The following represents the County’s official policy with regard to anti-discrimination. This policy is not, nor shall it be construed to be a provision of the preceding Collective Bargaining Agreement.
“Employees are advised that Nassau County’s policy with respect to discrimination is as follows:
The County adheres to all required Federal and State employment laws relating to race, color, religion, national origin,, sex, sexual orientation, physical disability, marital or parental status and age.”

(CBA at 59 (emphasis added).) As this language demonstrates, the parties did not simply fail to bargain for the inclusion of the anti-discrimination policy as a term and condition of employment; they specifically bargained for its exclusion. The reason is unimportant, though it is easy to see why a union would not want to be involved in grievances that could often pit one union member against another.

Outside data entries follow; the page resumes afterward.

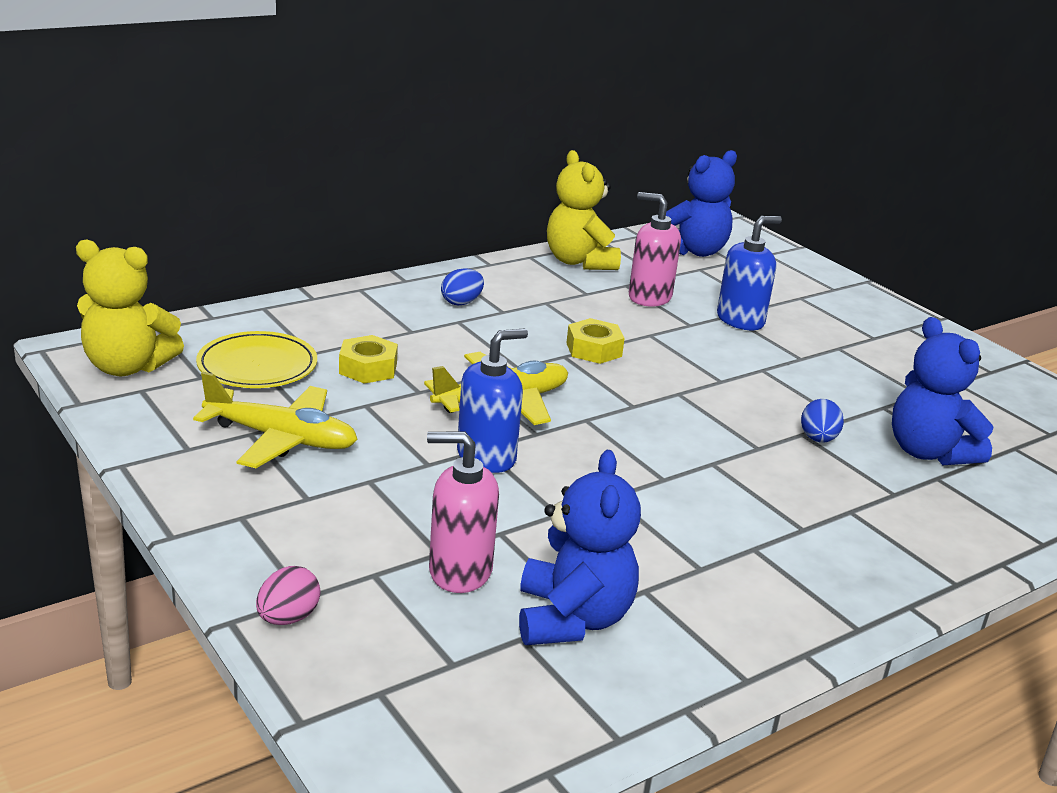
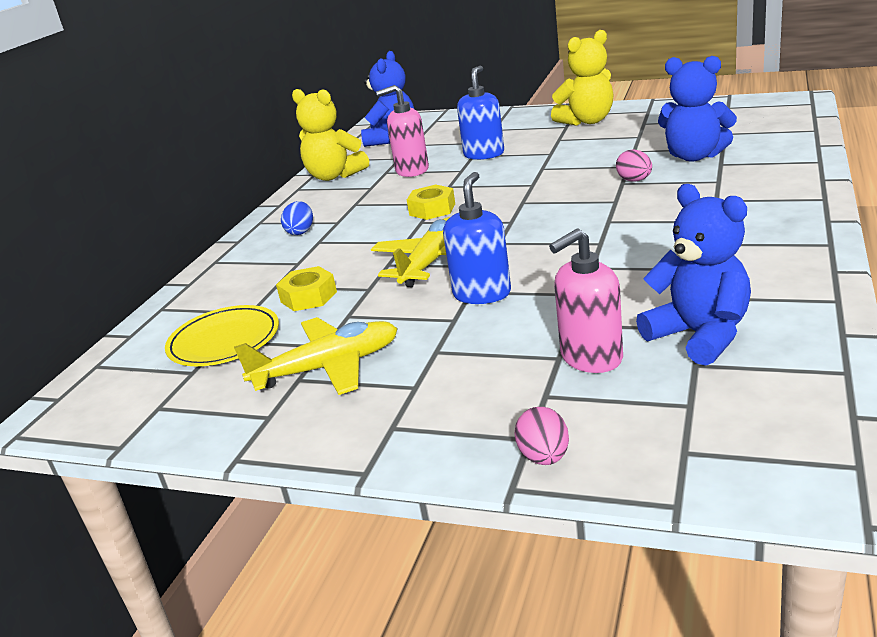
camera: 30 degrees left, 0 degrees up
yellow teddy bear [76,240,184,376] -> yellow teddy bear moved to [551,30,614,126]
blue egg [801,399,844,443] -> pink egg [616,149,652,182]

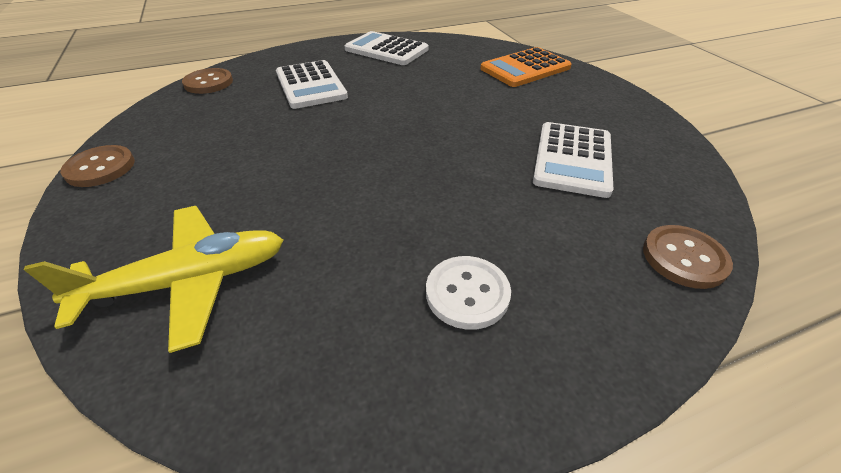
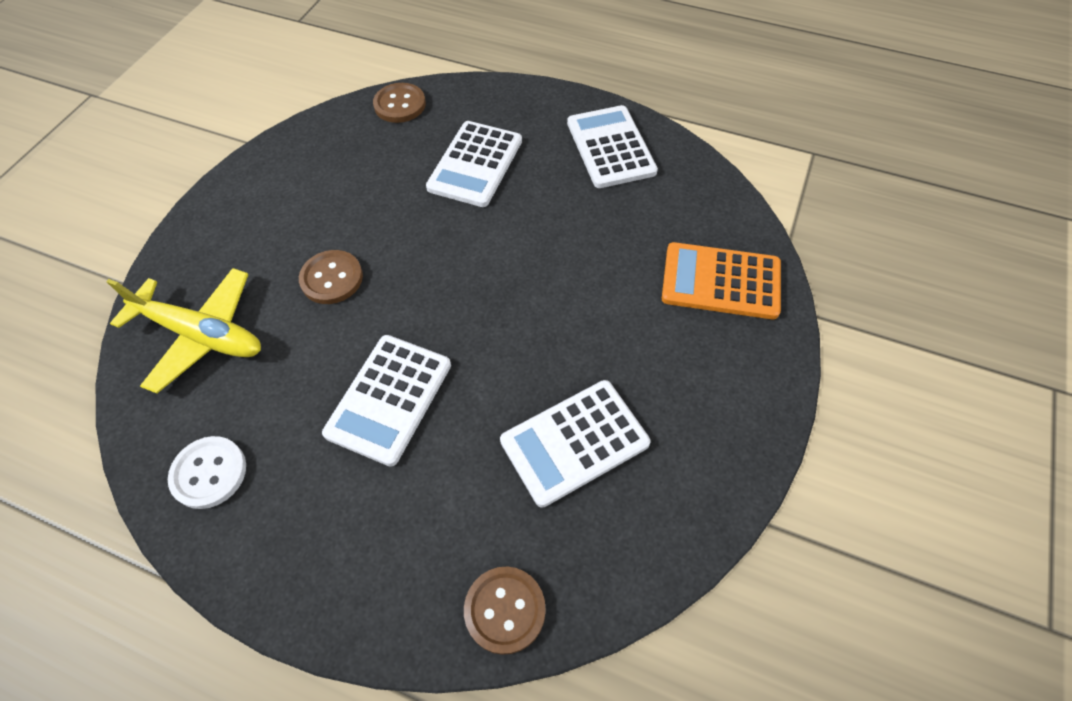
camera: 45 degrees right, 15 degrees up
brown button [60,145,135,187] -> brown button moved to [299,250,363,304]
white button [426,256,511,330] -> white button moved to [168,436,246,509]
none -> white calculator [322,335,451,467]

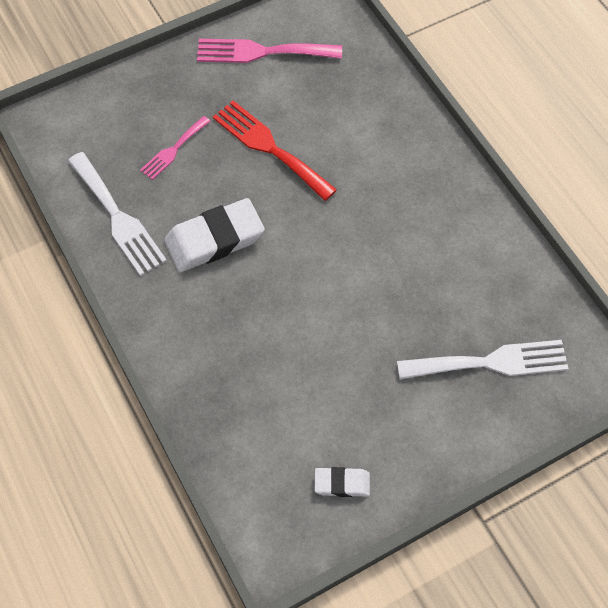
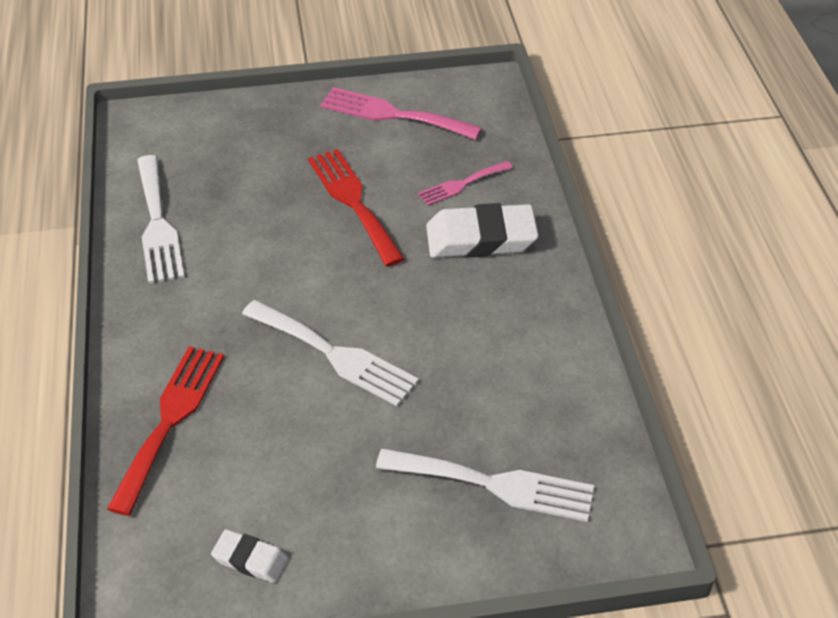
camera: 20 degrees right, 15 degrees down
pink fork [140,116,211,180] -> pink fork moved to [418,161,513,206]
white eraser [164,198,265,272] -> white eraser moved to [426,203,539,258]
none -> red fork [107,346,224,516]
none -> white fork [242,300,419,406]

It is evident from the CBA that the parties did not intend to convert Saeed’s undoubted statutory right to be free of discrimination and retaliation into a contractual term or condition of employment. Thus, the implied contract claim must fail. See Miller v. Schloss, 218 N.Y. 400, 113 N.E. 337, 339 (1916) (“A contract cannot be implied in fact ... against the intention or understanding of the parties.”); Ludemann Elec., Inc., 903 N.Y.S.2d at 534.

For the foregoing reasons, we conclude that Saeed’s implied contract claim-the sole claim on which he prevailed and the basis for the $200,000 judgment-should have been dismissed as a matter of law. Accordingly, the judgment must be reversed.

II

Saeed argues that the district court should have granted his motion for a new trial based on inconsistency in the jury verdicts.